Data shown:
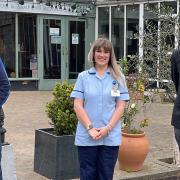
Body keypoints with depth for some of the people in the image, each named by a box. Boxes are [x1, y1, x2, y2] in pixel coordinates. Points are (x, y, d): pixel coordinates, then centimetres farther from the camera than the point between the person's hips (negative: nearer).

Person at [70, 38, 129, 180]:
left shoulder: (118, 78, 6)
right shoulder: (83, 77, 6)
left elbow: (120, 107, 2)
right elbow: (78, 106, 1)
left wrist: (108, 128, -10)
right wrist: (90, 128, -11)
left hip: (110, 137, 0)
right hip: (86, 137, 0)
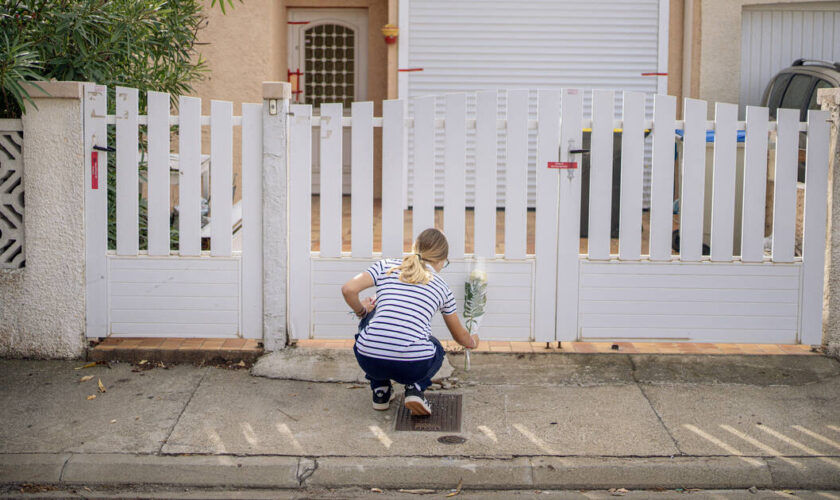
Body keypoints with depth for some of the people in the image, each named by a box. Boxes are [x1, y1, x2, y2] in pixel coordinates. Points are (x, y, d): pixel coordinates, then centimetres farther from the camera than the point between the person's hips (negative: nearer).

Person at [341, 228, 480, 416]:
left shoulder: (386, 266, 13)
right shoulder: (442, 287, 18)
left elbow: (348, 289, -1)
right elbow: (460, 335, 31)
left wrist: (361, 311, 21)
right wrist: (473, 342, 55)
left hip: (370, 361, 1)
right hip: (413, 367, 0)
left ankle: (380, 390, 27)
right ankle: (415, 388, 6)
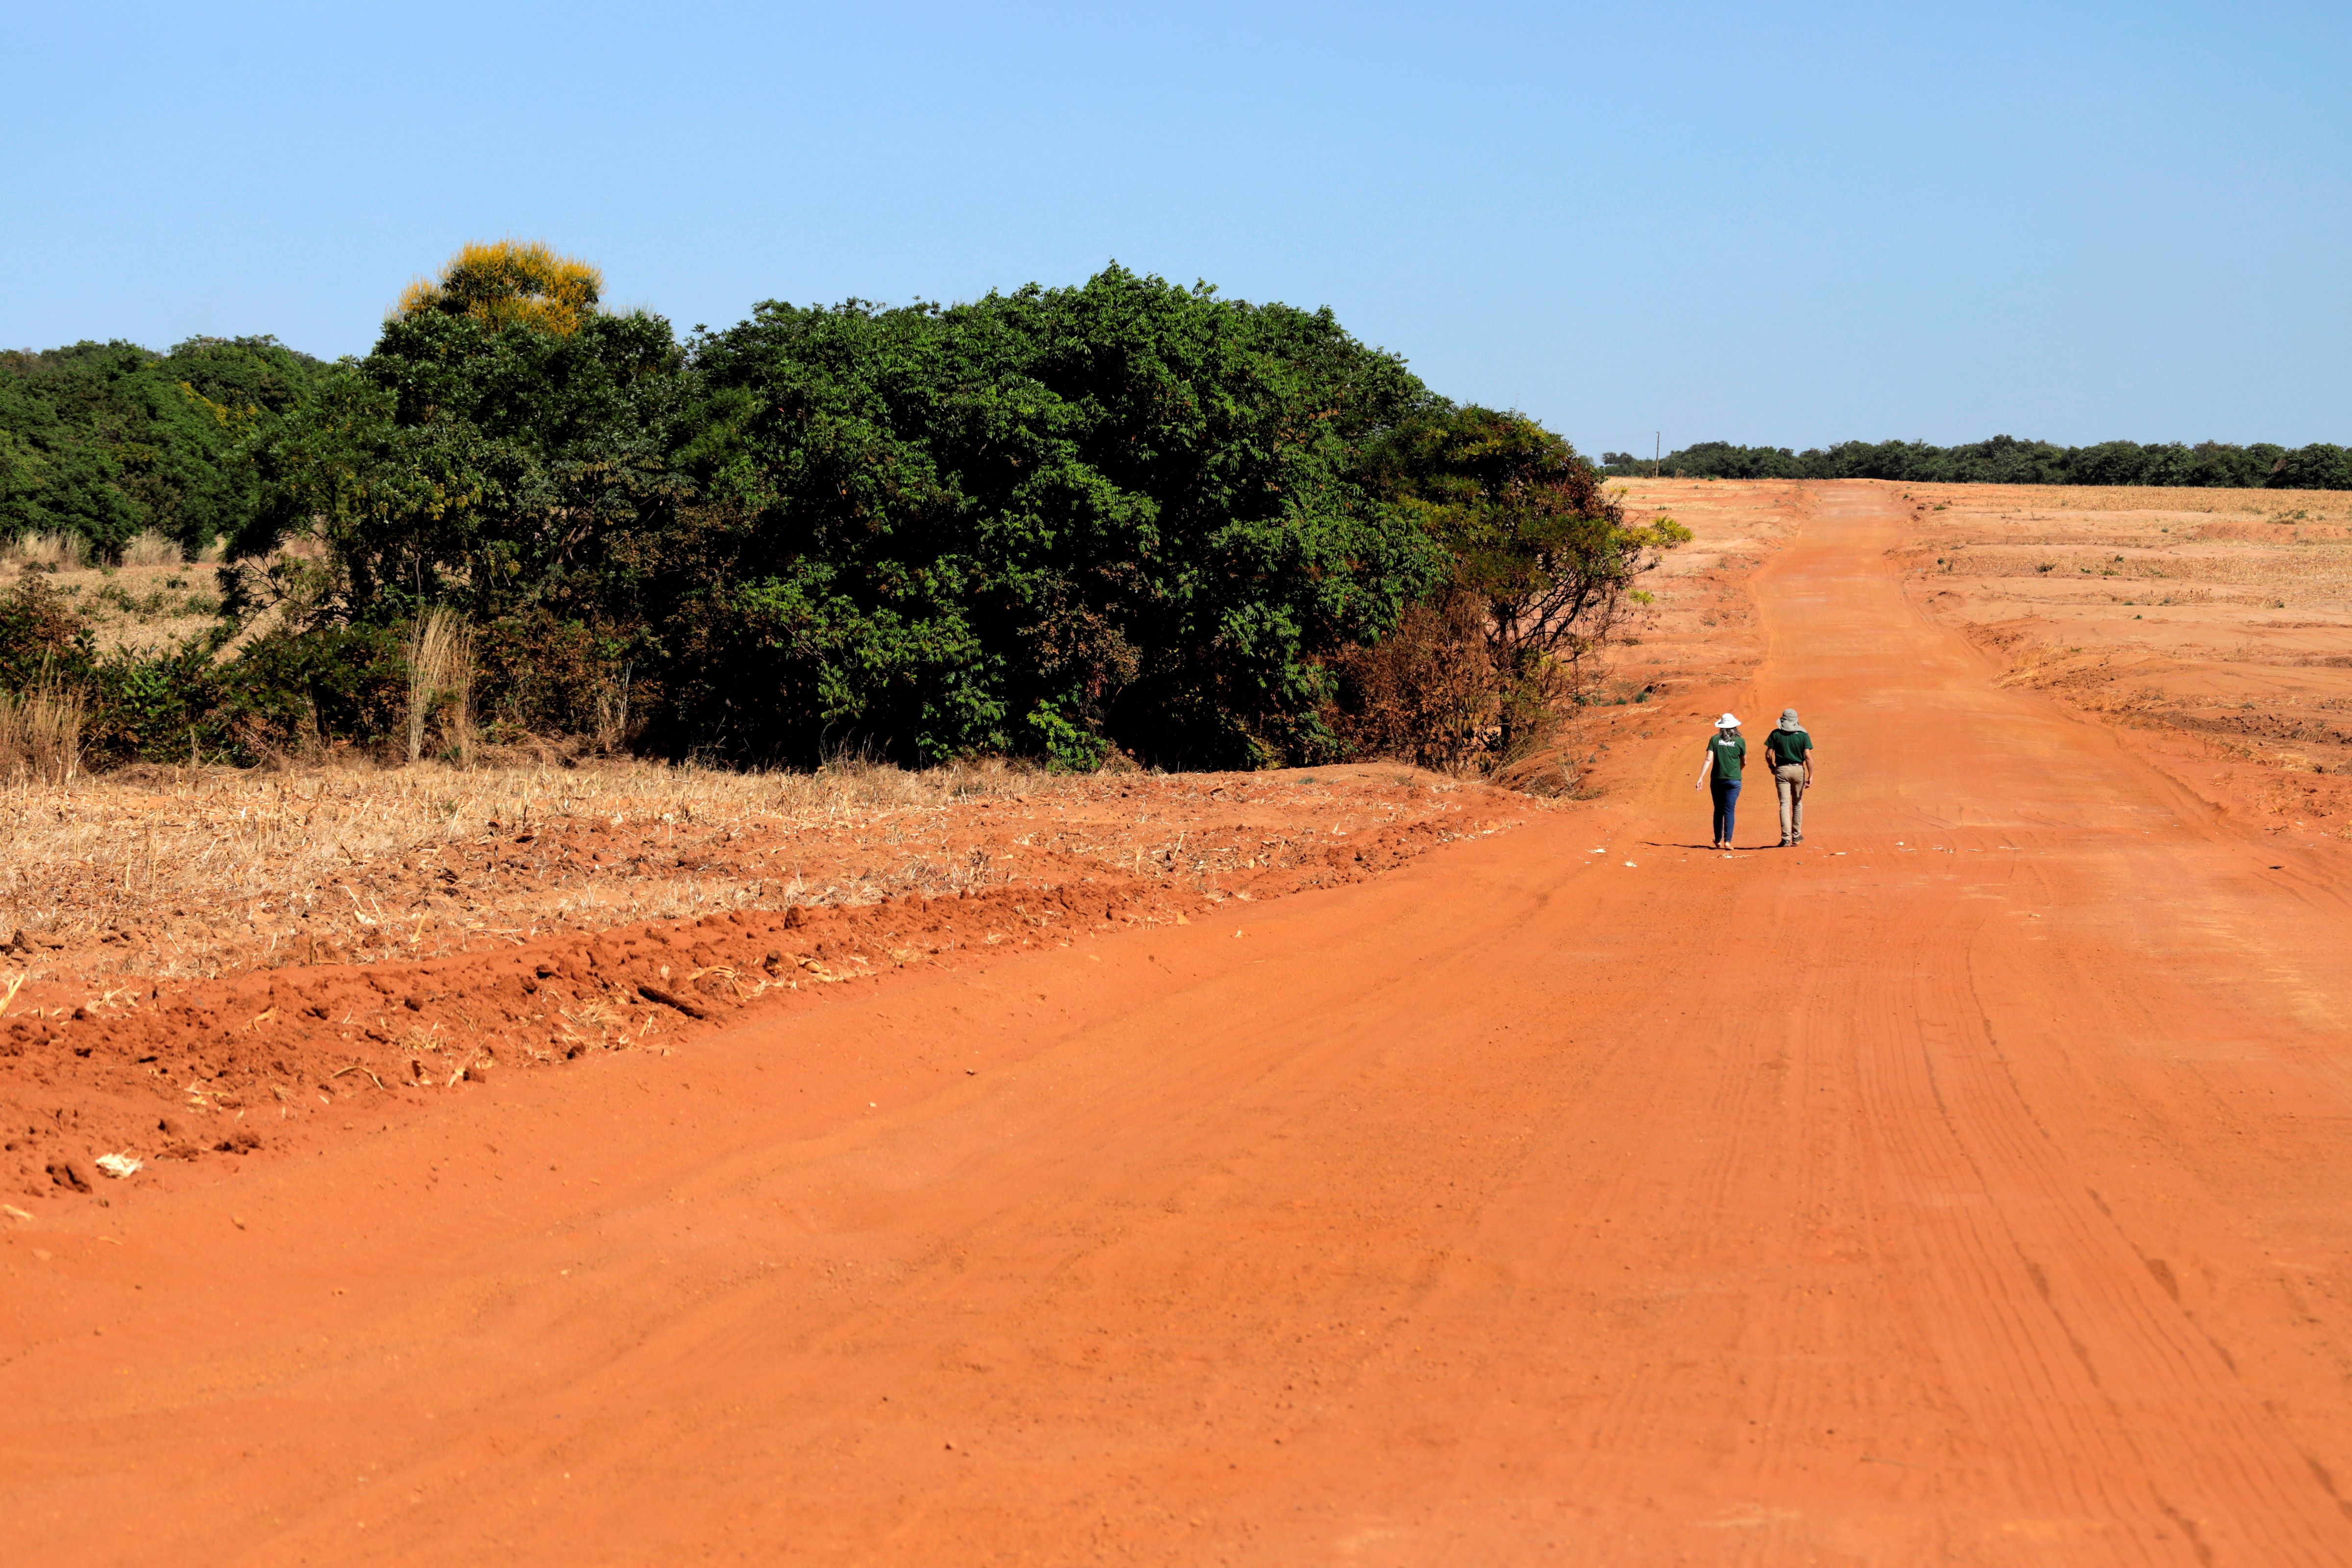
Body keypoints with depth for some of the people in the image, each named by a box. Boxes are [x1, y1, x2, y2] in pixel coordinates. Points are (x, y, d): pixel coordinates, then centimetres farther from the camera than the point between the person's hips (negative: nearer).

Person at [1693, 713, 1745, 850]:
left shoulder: (1715, 740, 0)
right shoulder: (1740, 741, -1)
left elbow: (1708, 760, -8)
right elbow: (1744, 761, 11)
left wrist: (1701, 778, -9)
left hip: (1717, 780, 1)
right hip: (1733, 781, -1)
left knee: (1718, 811, 14)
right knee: (1729, 811, -2)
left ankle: (1718, 841, 23)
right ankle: (1727, 841, -14)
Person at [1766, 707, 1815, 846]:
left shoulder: (1776, 734, -3)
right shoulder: (1803, 735, -3)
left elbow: (1768, 754, -3)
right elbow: (1808, 757, -9)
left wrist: (1772, 767, 15)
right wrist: (1811, 776, -7)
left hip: (1782, 770, -1)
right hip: (1798, 770, 1)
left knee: (1785, 804, -2)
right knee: (1797, 803, 17)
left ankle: (1786, 838, -11)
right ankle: (1797, 836, 22)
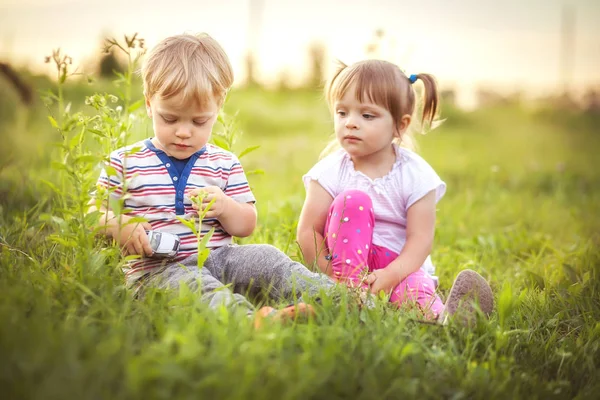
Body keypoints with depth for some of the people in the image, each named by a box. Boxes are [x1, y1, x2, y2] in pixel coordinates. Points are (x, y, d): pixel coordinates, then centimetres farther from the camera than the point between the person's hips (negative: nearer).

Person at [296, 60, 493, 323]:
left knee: (413, 288, -34)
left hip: (400, 264, -1)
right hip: (349, 259, 1)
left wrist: (390, 275, -31)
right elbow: (308, 232, -8)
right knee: (352, 201, -23)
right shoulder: (330, 172, -6)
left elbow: (420, 238, -14)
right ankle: (351, 287, -28)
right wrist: (330, 273, -22)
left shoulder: (415, 174, -9)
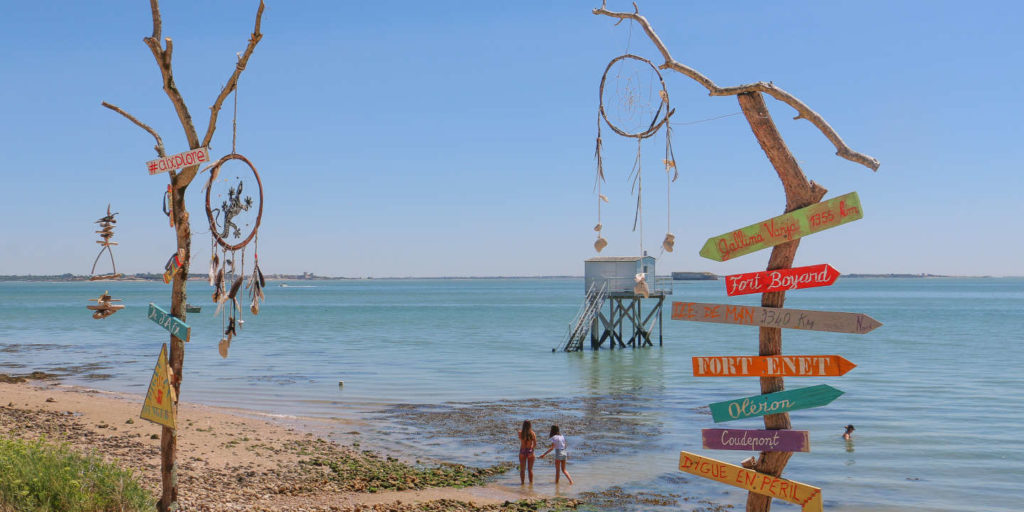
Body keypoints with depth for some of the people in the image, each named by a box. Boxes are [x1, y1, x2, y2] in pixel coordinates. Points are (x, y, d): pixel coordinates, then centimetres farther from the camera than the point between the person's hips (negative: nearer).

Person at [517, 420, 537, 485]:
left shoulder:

What you have to do: Relabel every "left elbow" in these lines as "left arm joint" and reproduce them with everything else unchanged. Leave the pictures out of your answer.

Written solution:
Body keypoints with depth for some of the people in the image, each named by a box. Boxes are [x1, y1, x2, y2] in pixel coordinates. Points are (x, y, d): pixel coordinates, then centimetres farther from the camera than the point between the person's hips (negative: nearer).

Person at [70, 38, 129, 180]:
left shoulder: (118, 78, 6)
right shoulder: (83, 77, 6)
left arm joint: (120, 107, 2)
right elbow: (78, 106, 1)
left wrist: (108, 128, -10)
right wrist: (90, 128, -11)
left hip: (110, 137, 0)
right hip: (86, 137, 0)
Body keypoints with depth for some of the people in the image, each named by a box. Boxes are [x1, y1, x2, y2] in pixel coordinates. Points are (x, y, d): pixel coordinates, then centimetres farther from the camera than the point between the person's hips (negative: nearer).

Person at [341, 228, 480, 416]:
left shoulder: (386, 266, 13)
right shoulder: (442, 287, 18)
left arm joint: (348, 289, -1)
right elbow: (460, 335, 31)
left wrist: (361, 311, 21)
right wrist: (473, 342, 55)
left hip: (370, 361, 1)
right hip: (413, 367, 0)
left ankle: (380, 390, 27)
right ankle: (415, 388, 6)
Body keypoints with depth for some of the people in the image, each named by a box. Boxes are [x1, y1, x2, y2] in pixel coordinates. Points are (x, y, d): pixel coordinates, then centimetres farther from the camera than the point between the person's hips (negative: nearer).

Person at [1693, 713, 1745, 850]:
left shoulder: (1715, 740, 0)
right shoulder: (1740, 741, -1)
left arm joint: (1708, 760, -8)
right elbow: (1744, 761, 11)
left wrist: (1701, 778, -9)
left hip: (1717, 780, 1)
right hip: (1733, 781, -1)
left knee: (1718, 811, 14)
right knee: (1729, 811, -2)
left ankle: (1718, 841, 23)
right ankle: (1727, 841, -14)
Person at [1766, 707, 1815, 846]:
left shoulder: (1776, 734, -3)
right shoulder: (1803, 735, -3)
left arm joint: (1768, 754, -3)
right elbow: (1808, 757, -9)
left wrist: (1772, 767, 15)
right wrist: (1811, 776, -7)
left hip: (1782, 770, -1)
right hip: (1798, 770, 1)
left knee: (1785, 804, -2)
right knee: (1797, 803, 17)
left ankle: (1786, 838, -11)
right ankle: (1797, 836, 22)
Body keypoints with depth for some of the people in the image, each named by a box. Boxes are [x1, y1, x2, y2] in pixel coordinates. Points are (x, y, d): pixel coordinates, then centimetres farther from the camera than the point between the person's hips (negative: nearer).

Person at [296, 60, 493, 323]:
left knee: (413, 288, -34)
left hip: (400, 264, -1)
right hip: (349, 259, 1)
left wrist: (390, 275, -31)
right elbow: (308, 232, -8)
right knee: (352, 201, -23)
right shoulder: (330, 172, -6)
left arm joint: (420, 238, -14)
right ankle: (351, 287, -28)
right wrist: (330, 273, -22)
left shoulder: (415, 174, -9)
Body keypoints with depth for some of the people in the image, each named by a box. Boxes are [x1, y1, x2, y2] in pixel coordinates. Points are (x, y, d): pixel coordinates, then centimetres farther from the camera than the point between the person's hips (negative: nearer).

Person at [517, 420, 537, 485]:
left shoulder:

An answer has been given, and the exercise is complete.